**Consigne écrite A**
Recopiez le passage de l'extrait sur les Oscars, de « (Kevin Winter/Getty Images) » à « des deuxièmes chances. ».
**Consigne écrite B**
Répondez brièvement à ces questions sur l'extrait consacré aux Oscars :
(i) Quels Oscars le film Parasite a-t-il remportés ?
(ii) Depuis quelle année l'Académie compte-t-elle davantage de femmes, de minorités ethniques et de jeunes ?
(iii) Pour quel film Joaquin Phoenix a-t-il été sacré Meilleur acteur ?

**Texte extrait**
Si la cérémonie s’est révélée plutôt consensuelle, l’audace est venue du palmarès, une première dans l’histoire du 7ème art.

 (Reuters/Mario Anzuoni)

En effet, c’est un film en langue non anglaise, Parasite, du génial Sud-Coréen Bong Joon-ho (lire ma critique), qui a raflé les trophées les plus prestigieux. Ce bijou noir déjà mondialement acclamé et multi-récompensé (Palme d’Or à Cannes, Golden Globe du Meilleur film étranger…) a non seulement remporté l’Oscar attendu du Meilleur film international, mais également ceux du Meilleur film, Meilleur réalisateur et Meilleur scénario original. Le raz de marée Bong Joon-ho a englouti les rêves de Quentin Tarantino, Martin Scorsese, Sam Mendes et Todd Philips. Au regard de la concurrence, pas sûr qu’il était nécessaire de lui octroyer autant de récompenses. Once Upon A Time… In Hollywood ou 1917, pour ne citer qu’eux, sont également des tours de force. On doit cet événement notable à la nouvelle composition de l’Académie dont les membres comptent depuis 2018 davantage de femmes, de minorités ethniques et de jeunes. Bong Joon-ho lui-même n’en est pas revenu, et le sympathique réalisateur n’a pas omis de rendre hommage à Martin Scorsese, un de ses maîtres à filmer, pour lequel il a fait se lever la salle.

(Kevin Winter/Getty Images)
« Merci, je vais boire jusqu’au petit matin. »

 

Le reste du palmarès est peu ou prou le même que celui des Golden Globes et c’est tant mieux.

Sacré Meilleur acteur de l’année pour sa performance ahurissante dans Joker, Joaquin Phoenix remporte son premier Oscar. Très ému, il a rendu hommage à son frère River, a également évoqué le combat contre l’injustice et l’individualisme, la protection des animaux et celle de la planète, et parlé de l’importance du pardon et d’accorder des deuxièmes chances.

(Noel West/The New York Times)
« Je ne sais pas ce que je serais sans le cinéma. »

 

(Al Seib/Los Angeles Time)

**Données**
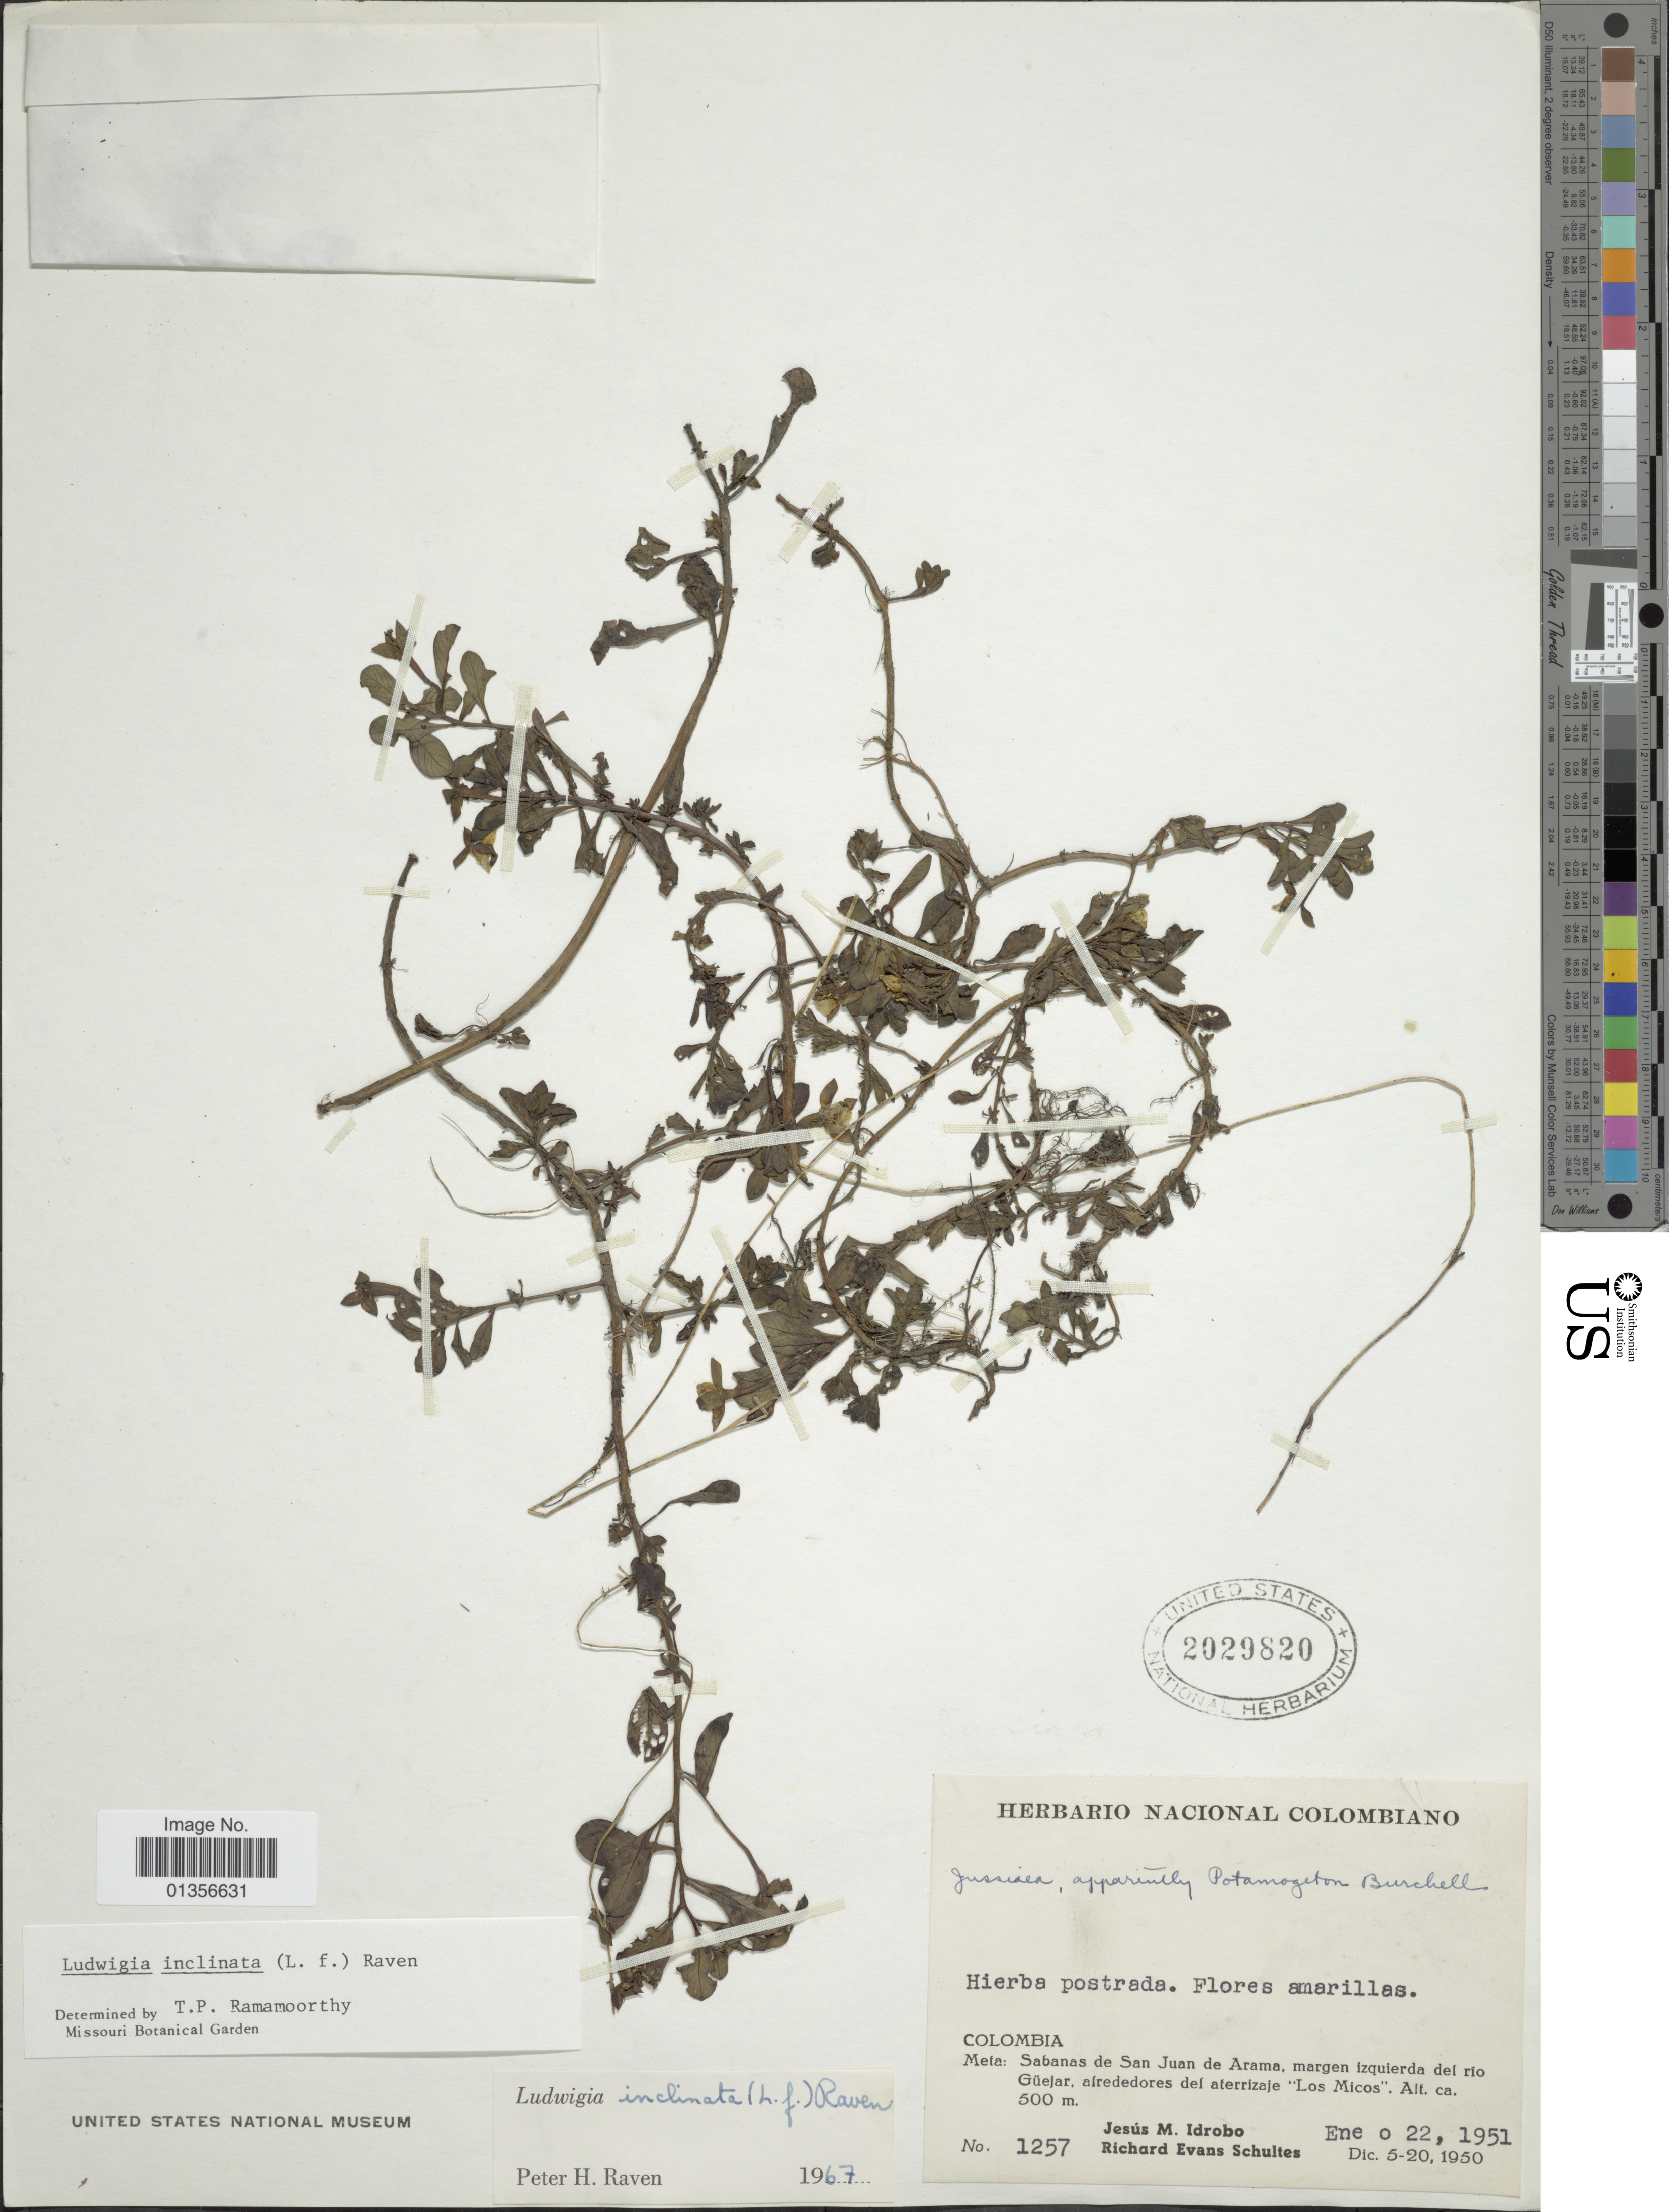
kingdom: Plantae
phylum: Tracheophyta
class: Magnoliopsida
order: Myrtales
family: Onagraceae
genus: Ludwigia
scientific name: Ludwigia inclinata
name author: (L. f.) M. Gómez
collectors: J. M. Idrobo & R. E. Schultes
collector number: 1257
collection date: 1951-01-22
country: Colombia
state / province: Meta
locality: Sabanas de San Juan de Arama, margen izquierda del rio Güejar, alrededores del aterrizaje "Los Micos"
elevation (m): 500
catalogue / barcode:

**Résultat A**
(Kevin Winter/Getty Images)
« Merci, je vais boire jusqu’au petit matin. »

 

Le reste du palmarès est peu ou prou le même que celui des Golden Globes et c’est tant mieux.

Sacré Meilleur acteur de l’année pour sa performance ahurissante dans Joker, Joaquin Phoenix remporte son premier Oscar. Très ému, il a rendu hommage à son frère River, a également évoqué le combat contre l’injustice et l’individualisme, la protection des animaux et celle de la planète, et parlé de l’importance du pardon et d’accorder des deuxièmes chances.

**Résultat B**
(i) Ceux du Meilleur film international, du Meilleur film, du Meilleur réalisateur et du Meilleur scénario original.
(ii) Depuis 2018.
(iii) Pour Joker.